> [Task] From the entries below, write out exactly the lines between the line holding "angepasst werden." and the line holding "قناة بيتكوين العرب الرئيسية", inclusive, excluding any pictures.
┌──
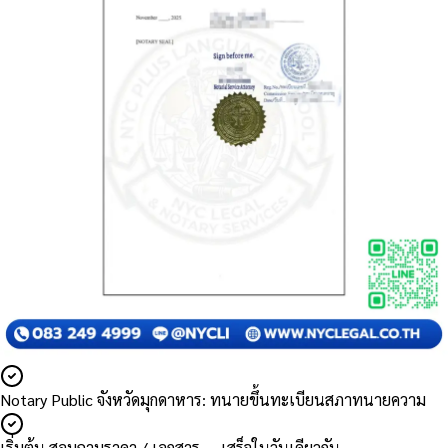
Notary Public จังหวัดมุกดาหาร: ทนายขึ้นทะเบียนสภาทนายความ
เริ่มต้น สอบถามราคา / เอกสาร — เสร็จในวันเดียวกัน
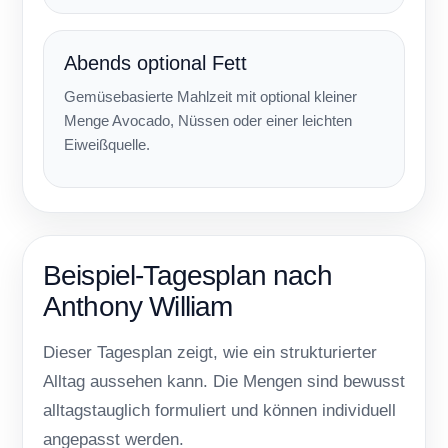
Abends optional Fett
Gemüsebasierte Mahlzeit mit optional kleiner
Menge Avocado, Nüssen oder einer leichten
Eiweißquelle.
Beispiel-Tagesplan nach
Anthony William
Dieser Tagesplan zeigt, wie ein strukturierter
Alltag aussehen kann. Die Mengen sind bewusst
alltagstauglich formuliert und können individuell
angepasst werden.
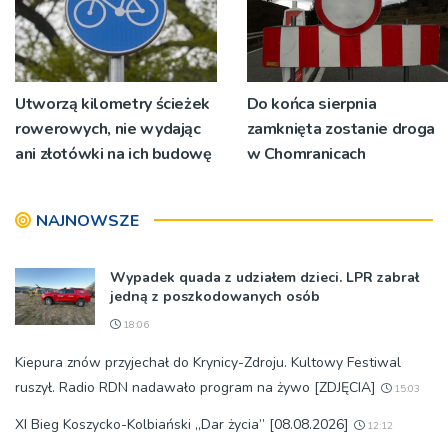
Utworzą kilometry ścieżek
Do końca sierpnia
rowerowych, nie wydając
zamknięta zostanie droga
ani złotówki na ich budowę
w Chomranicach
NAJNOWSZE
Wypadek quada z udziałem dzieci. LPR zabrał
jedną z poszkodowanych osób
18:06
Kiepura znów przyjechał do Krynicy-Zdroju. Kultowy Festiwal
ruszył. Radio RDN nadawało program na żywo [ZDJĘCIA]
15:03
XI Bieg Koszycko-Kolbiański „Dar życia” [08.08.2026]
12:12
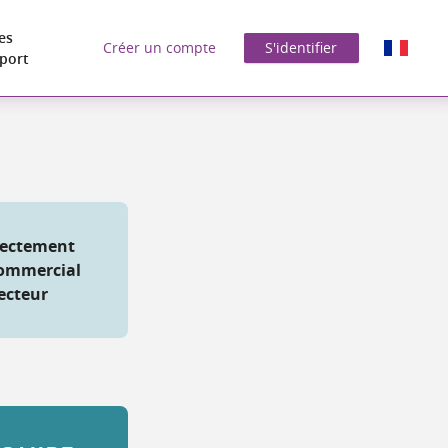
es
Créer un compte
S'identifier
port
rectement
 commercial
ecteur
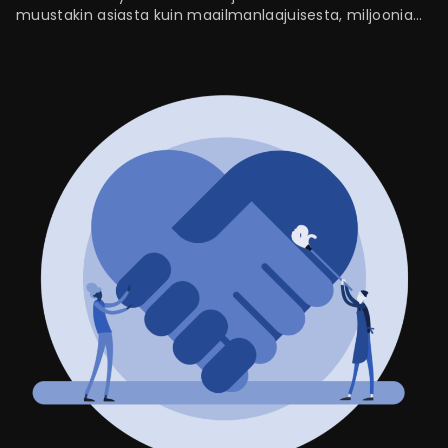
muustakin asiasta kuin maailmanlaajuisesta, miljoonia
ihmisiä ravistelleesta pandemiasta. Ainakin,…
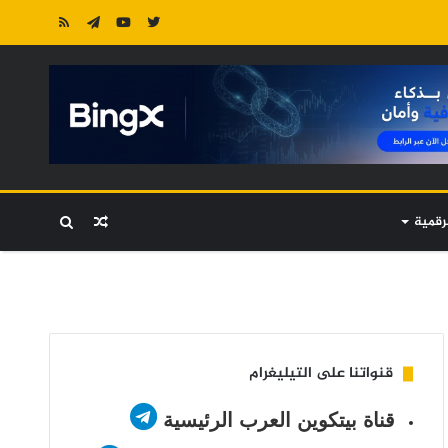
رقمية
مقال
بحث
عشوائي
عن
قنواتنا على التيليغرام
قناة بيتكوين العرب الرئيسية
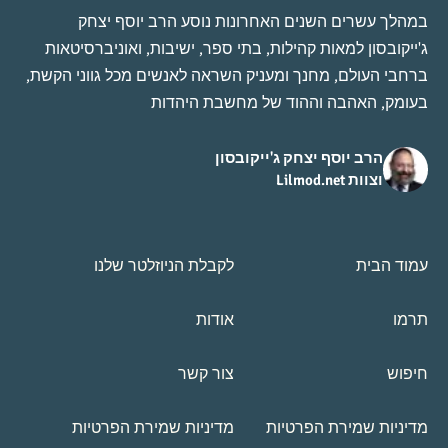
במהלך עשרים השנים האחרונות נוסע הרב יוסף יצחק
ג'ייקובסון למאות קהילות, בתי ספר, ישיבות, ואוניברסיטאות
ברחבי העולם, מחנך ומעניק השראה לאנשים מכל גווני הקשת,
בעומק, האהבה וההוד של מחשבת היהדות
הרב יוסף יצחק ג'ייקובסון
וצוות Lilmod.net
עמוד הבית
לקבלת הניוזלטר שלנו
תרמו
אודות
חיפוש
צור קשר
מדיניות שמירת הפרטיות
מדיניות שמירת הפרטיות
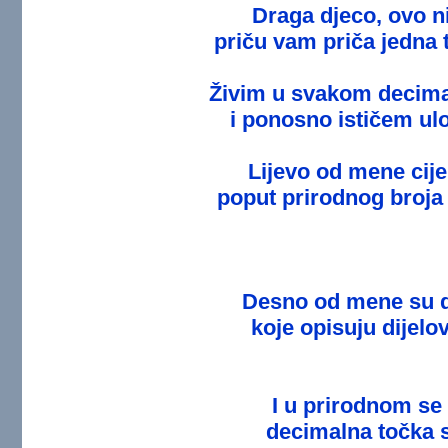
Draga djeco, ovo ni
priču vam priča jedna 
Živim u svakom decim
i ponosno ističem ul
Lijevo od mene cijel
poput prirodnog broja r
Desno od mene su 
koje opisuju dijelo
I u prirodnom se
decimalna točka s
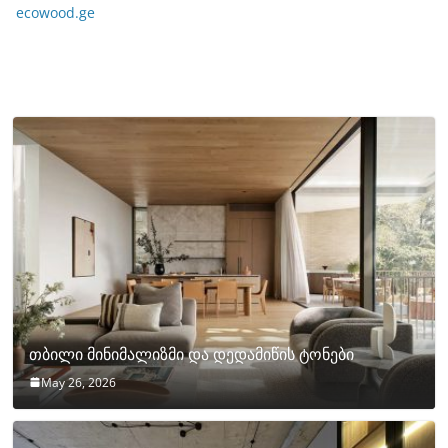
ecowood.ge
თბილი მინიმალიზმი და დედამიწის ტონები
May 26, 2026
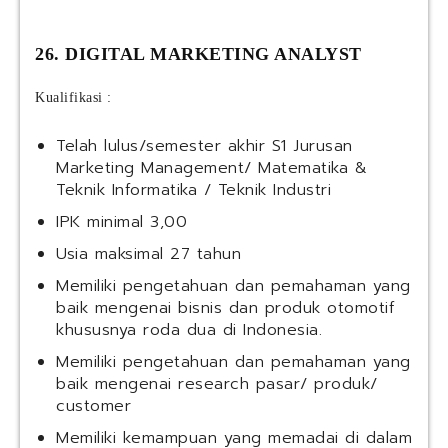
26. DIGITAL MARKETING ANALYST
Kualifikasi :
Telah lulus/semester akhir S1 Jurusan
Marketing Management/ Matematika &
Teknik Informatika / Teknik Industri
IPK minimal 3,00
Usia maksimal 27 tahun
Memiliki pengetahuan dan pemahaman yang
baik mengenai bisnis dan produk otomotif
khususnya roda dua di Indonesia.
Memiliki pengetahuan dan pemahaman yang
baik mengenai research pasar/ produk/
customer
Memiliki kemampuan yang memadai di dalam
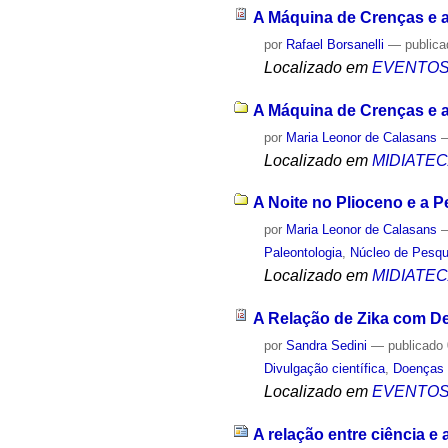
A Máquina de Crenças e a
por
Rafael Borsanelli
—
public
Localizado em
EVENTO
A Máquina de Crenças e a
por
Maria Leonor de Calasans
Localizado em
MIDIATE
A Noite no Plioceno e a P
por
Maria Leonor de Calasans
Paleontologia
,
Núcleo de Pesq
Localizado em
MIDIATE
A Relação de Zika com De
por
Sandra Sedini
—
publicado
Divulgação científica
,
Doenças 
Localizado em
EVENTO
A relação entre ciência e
└──
┌──
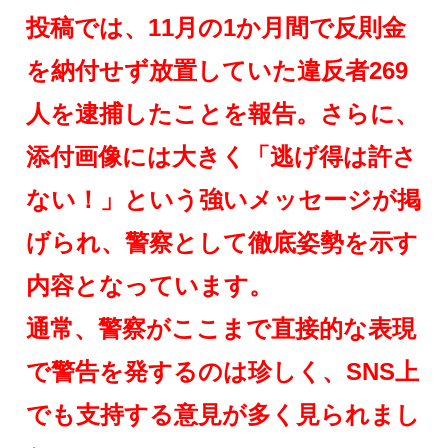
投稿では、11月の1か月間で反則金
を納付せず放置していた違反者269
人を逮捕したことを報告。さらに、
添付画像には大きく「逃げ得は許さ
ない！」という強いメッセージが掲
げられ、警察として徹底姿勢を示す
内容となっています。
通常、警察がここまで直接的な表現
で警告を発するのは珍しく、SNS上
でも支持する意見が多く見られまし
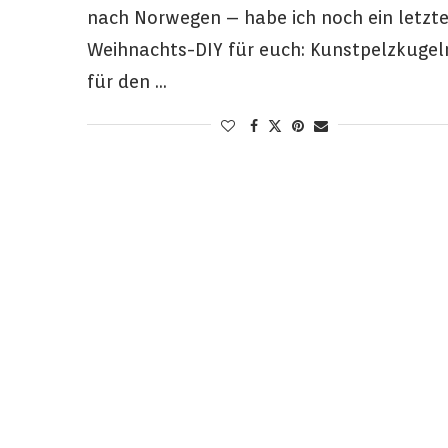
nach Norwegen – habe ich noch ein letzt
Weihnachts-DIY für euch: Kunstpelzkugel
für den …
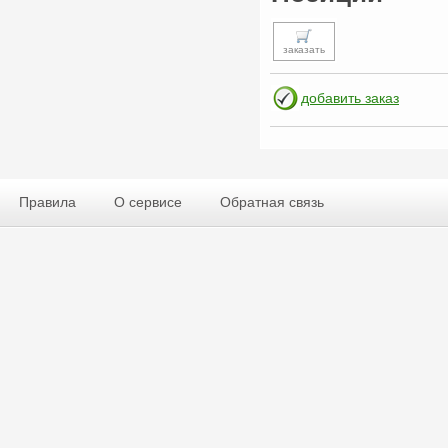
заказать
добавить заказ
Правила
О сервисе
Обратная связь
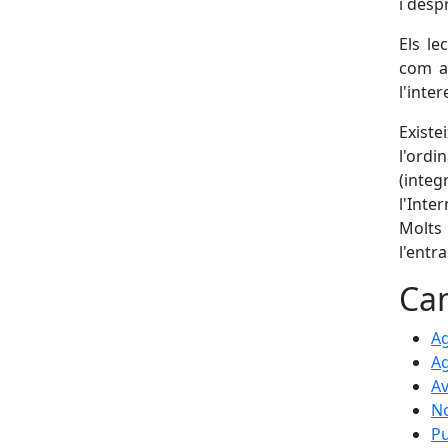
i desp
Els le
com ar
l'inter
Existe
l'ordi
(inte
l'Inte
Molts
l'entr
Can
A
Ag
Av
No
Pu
└──
> [Answer for this exercise]
angepasst werden.
Utworzą kilometry ścieżek
Do końca sierpnia
rowerowych, nie wydając
zamknięta zostanie droga
ani złotówki na ich budowę
w Chomranicach
NAJNOWSZE
Wypadek quada z udziałem dzieci. LPR zabrał
jedną z poszkodowanych osób
18:06
Kiepura znów przyjechał do Krynicy-Zdroju. Kultowy Festiwal
ruszył. Radio RDN nadawało program na żywo [ZDJĘCIA]
15:03
XI Bieg Koszycko-Kolbiański „Dar życia” [08.08.2026]
12:12
es
Créer un compte
S'identifier
port
rectement
 commercial
ecteur
muustakin asiasta kuin maailmanlaajuisesta, miljoonia
ihmisiä ravistelleesta pandemiasta. Ainakin,…
رقمية
مقال
بحث
عشوائي
عن
قنواتنا على التيليغرام
قناة بيتكوين العرب الرئيسية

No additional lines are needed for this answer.